In the vast field of artificial intelligence, sequence modeling has always been a hot topic of research. With the rapid development of deep learning technology, the transformer architecture and its core attention mechanism have become the mainstream method for processing sequential data. However, the computational efficiency of transformers in processing long sequences has always been a bottleneck restricting their application scope. In order to solve this problem, researchers have proposed a variety of subquadratic time complexity architectures, such as linear attention, gated convolution, and recurrent models, but the performance of these models in some important modalities (such as language) does not reach the level of attention mechanism.
In this paper, the authors propose a new selective state space model (SSSMS) and integrate it into a simplified end-to-end neural network architecture with no attention mechanism or even a multilayer perceptron (MLP) block, known as MAMBA. MAMBA is 5x faster than Transformer in inference speed and has linear scalability in sequence length. On real-world data, MAMBA's performance is improved on million-length sequences. As the backbone of the universal sequence model, MAMBA achieves state-of-the-art performance across multiple modalities such as language, audio, and genome.
The core improvement of MAMBA lies in its selectivity mechanism. Firstly, by making the SSM parameter an input function, the weakness of SSM in discrete mode is solved, so that the model can selectively propagate or forget information in the sequence length dimension according to the current token. Second, although this change prevents the use of effective convolution, the authors designed a hardware-aware parallel algorithm that computes in cyclic mode. This algorithm is faster than the previous implementation, not only theoretically (its sequence length scaling is pseudolinear compared to all convolution-based SSMS) but also on modern hardware (3x faster than the previous method on A100 GPUs).
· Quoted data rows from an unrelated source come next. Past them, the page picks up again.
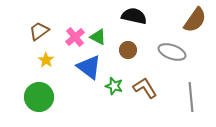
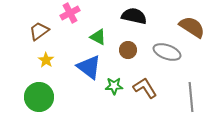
brown semicircle: moved 3 px left, 7 px down; rotated 92 degrees counterclockwise
pink cross: moved 5 px left, 24 px up; rotated 12 degrees clockwise
gray ellipse: moved 5 px left
green star: rotated 18 degrees counterclockwise
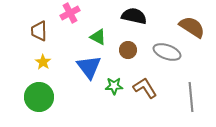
brown trapezoid: rotated 55 degrees counterclockwise
yellow star: moved 3 px left, 2 px down
blue triangle: rotated 16 degrees clockwise
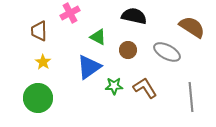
gray ellipse: rotated 8 degrees clockwise
blue triangle: rotated 32 degrees clockwise
green circle: moved 1 px left, 1 px down
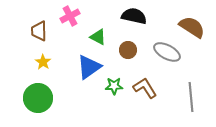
pink cross: moved 3 px down
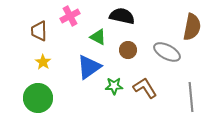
black semicircle: moved 12 px left
brown semicircle: rotated 68 degrees clockwise
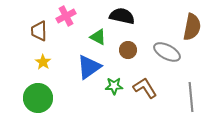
pink cross: moved 4 px left
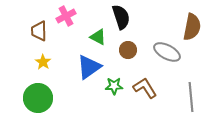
black semicircle: moved 1 px left, 1 px down; rotated 60 degrees clockwise
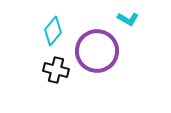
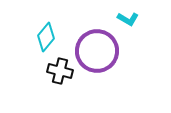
cyan diamond: moved 7 px left, 6 px down
black cross: moved 4 px right, 1 px down
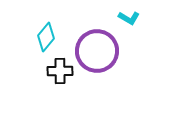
cyan L-shape: moved 1 px right, 1 px up
black cross: rotated 15 degrees counterclockwise
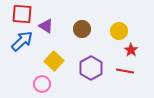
The architecture of MAMBA simplifies the previous deep sequence model architecture, combining the design of the SSM with the MLP block of the Transformer to form a single block, which makes the MAMBA more simple and unified in structure. Key features of selective SSMS and MAMBA architectures include: (i) high quality: selectivity brings robust performance on dense modalities such as language and genome;(ii) Fast training and inference: During training, computation and memory scale linearly over sequence length, and during autoregressive inference, only a constant time is required for each step as there is no need to cache the previous elements;(iii) Long context: The combination of quality and efficiency results in improved performance on real-world data until the sequence length reaches 1m.
Through empirical validation on multiple types and settings such as synthesis tasks, audio and genome, language modeling, etc., MAMBA has demonstrated its potential as a backbone of general-purpose sequence FM. In terms of language modeling, our MAMBA-3B model outperformed the same size Transformer in both pre-training and downstream evaluation, and matched twice the size of the Transformer, both in pre-trained confusion and in downstream evaluation.
Mamba's ** and pre-trained checkpoints have been open-sourced and can be found on github. This work not only demonstrates a new approach in the field of sequence modeling, but also provides an efficient and powerful tool for working with long sequence data. With the continuous advancement of artificial intelligence technology, we expect MAMBA to play a role in more application scenarios and promote the development of sequence modeling technology."
Conclusion: The proposal of MAMBA brings new perspectives and possibilities to the field of sequence modeling. It not only provides a new selectivity mechanism in theory, but also proves its efficiency and superior performance in processing long series data in practice. As an AI expert with 20 years of experience, I am excited about the potential of MAMBA and look forward to seeing more breakthroughs in future research and applications.